Fig 3.

REF/Aly-binding correlates with ORF57 activity. (A) Immunoprecipitation of REF/Aly is abolished in the Fl-ΔReBD mutant. (Lanes 1 and 2) Western analysis demonstrating similar expression levels of the Fl-ORF57 and Fl-ΔReBD proteins. Endogenous β-actin served as a loading control. (Lanes 3 to 8) Western blot analysis of 10% input and 100% pellets from a coimmunoprecipitation experiment. Whole-cell extracts from HEK293 cells transiently expressing either Fl-ORF57, Fl-ΔReBD, or an untagged ORF57 were used for immunoprecipitation with anti-Flag–agarose in the presence of RNase. Western blotting (WB) was performed with REF/Aly or Flag antibodies as indicated. (B) (Top) Schematic diagram of the PAN-WT and PANΔENE expression constructs. Transcription is driven by the PAN RNA promoter, and constructs contain the PAN RNA polyadenylation signal (black box). (Bottom) Northern analysis comparing the effects of Fl-ORF57 or Fl-ΔReBD on the accumulation of full-length PAN RNA (WT) or PANΔENE (ΔENE).
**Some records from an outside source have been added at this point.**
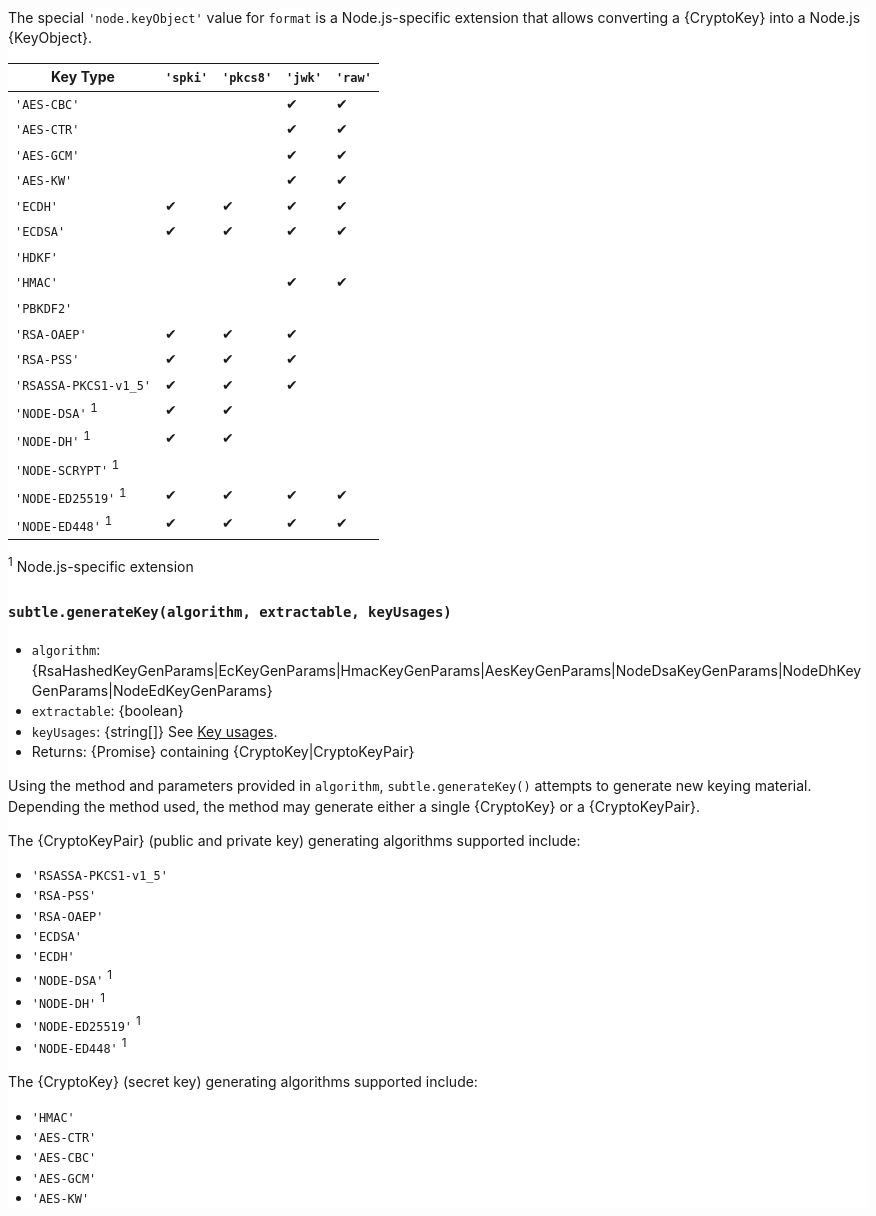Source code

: The special `'node.keyObject'` value for `format` is a Node.js-specific extension that allows converting a {CryptoKey} into a Node.js {KeyObject}.

<table><thead><tr class="header"><th>Key Type</th><th><code>'spki'</code></th><th><code>'pkcs8'</code></th><th><code>'jwk'</code></th><th><code>'raw'</code></th></tr></thead><tbody><tr class="odd"><td><code>'AES-CBC'</code></td><td></td><td></td><td>✔</td><td>✔</td></tr><tr class="even"><td><code>'AES-CTR'</code></td><td></td><td></td><td>✔</td><td>✔</td></tr><tr class="odd"><td><code>'AES-GCM'</code></td><td></td><td></td><td>✔</td><td>✔</td></tr><tr class="even"><td><code>'AES-KW'</code></td><td></td><td></td><td>✔</td><td>✔</td></tr><tr class="odd"><td><code>'ECDH'</code></td><td>✔</td><td>✔</td><td>✔</td><td>✔</td></tr><tr class="even"><td><code>'ECDSA'</code></td><td>✔</td><td>✔</td><td>✔</td><td>✔</td></tr><tr class="odd"><td><code>'HDKF'</code></td><td></td><td></td><td></td><td></td></tr><tr class="even"><td><code>'HMAC'</code></td><td></td><td></td><td>✔</td><td>✔</td></tr><tr class="odd"><td><code>'PBKDF2'</code></td><td></td><td></td><td></td><td></td></tr><tr class="even"><td><code>'RSA-OAEP'</code></td><td>✔</td><td>✔</td><td>✔</td><td></td></tr><tr class="odd"><td><code>'RSA-PSS'</code></td><td>✔</td><td>✔</td><td>✔</td><td></td></tr><tr class="even"><td><code>'RSASSA-PKCS1-v1_5'</code></td><td>✔</td><td>✔</td><td>✔</td><td></td></tr><tr class="odd"><td><code>'NODE-DSA'</code> <sup>1</sup></td><td>✔</td><td>✔</td><td></td><td></td></tr><tr class="even"><td><code>'NODE-DH'</code> <sup>1</sup></td><td>✔</td><td>✔</td><td></td><td></td></tr><tr class="odd"><td><code>'NODE-SCRYPT'</code> <sup>1</sup></td><td></td><td></td><td></td><td></td></tr><tr class="even"><td><code>'NODE-ED25519'</code> <sup>1</sup></td><td>✔</td><td>✔</td><td>✔</td><td>✔</td></tr><tr class="odd"><td><code>'NODE-ED448'</code> <sup>1</sup></td><td>✔</td><td>✔</td><td>✔</td><td>✔</td></tr></tbody></table>

<sup>1</sup> Node.js-specific extension

### `subtle.generateKey(algorithm, extractable, keyUsages)`

-   `algorithm`: {RsaHashedKeyGenParams|EcKeyGenParams|HmacKeyGenParams|AesKeyGenParams|NodeDsaKeyGenParams|NodeDhKeyGenParams|NodeEdKeyGenParams}
-   `extractable`: {boolean}
-   `keyUsages`: {string\[\]} See [Key usages](#webcrypto_cryptokey_usages).
-   Returns: {Promise} containing {CryptoKey|CryptoKeyPair}

Using the method and parameters provided in `algorithm`, `subtle.generateKey()` attempts to generate new keying material. Depending the method used, the method may generate either a single {CryptoKey} or a {CryptoKeyPair}.

The {CryptoKeyPair} (public and private key) generating algorithms supported include:

-   `'RSASSA-PKCS1-v1_5'`
-   `'RSA-PSS'`
-   `'RSA-OAEP'`
-   `'ECDSA'`
-   `'ECDH'`
-   `'NODE-DSA'` <sup>1</sup>
-   `'NODE-DH'` <sup>1</sup>
-   `'NODE-ED25519'` <sup>1</sup>
-   `'NODE-ED448'` <sup>1</sup>

The {CryptoKey} (secret key) generating algorithms supported include:

-   `'HMAC'`
-   `'AES-CTR'`
-   `'AES-CBC'`
-   `'AES-GCM'`
-   `'AES-KW'`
Membranes were probed with PAN RNA or control probes, as indicated. The loading control detects RNA from a cotransfected plasmid that expresses the murine mgU2-19/30 small Cajal body RNA (scaRNA) (11, 75) (C) Quantification of the Northern blot data. Each PAN RNA value was first normalized to the loading control, and all values are relative to the corresponding no-ORF57 sample. The error bars show standard deviations (n = 3); the P values are from a two-tailed, unpaired Student's t test of the indicated result with the matching no-ORF57 data set.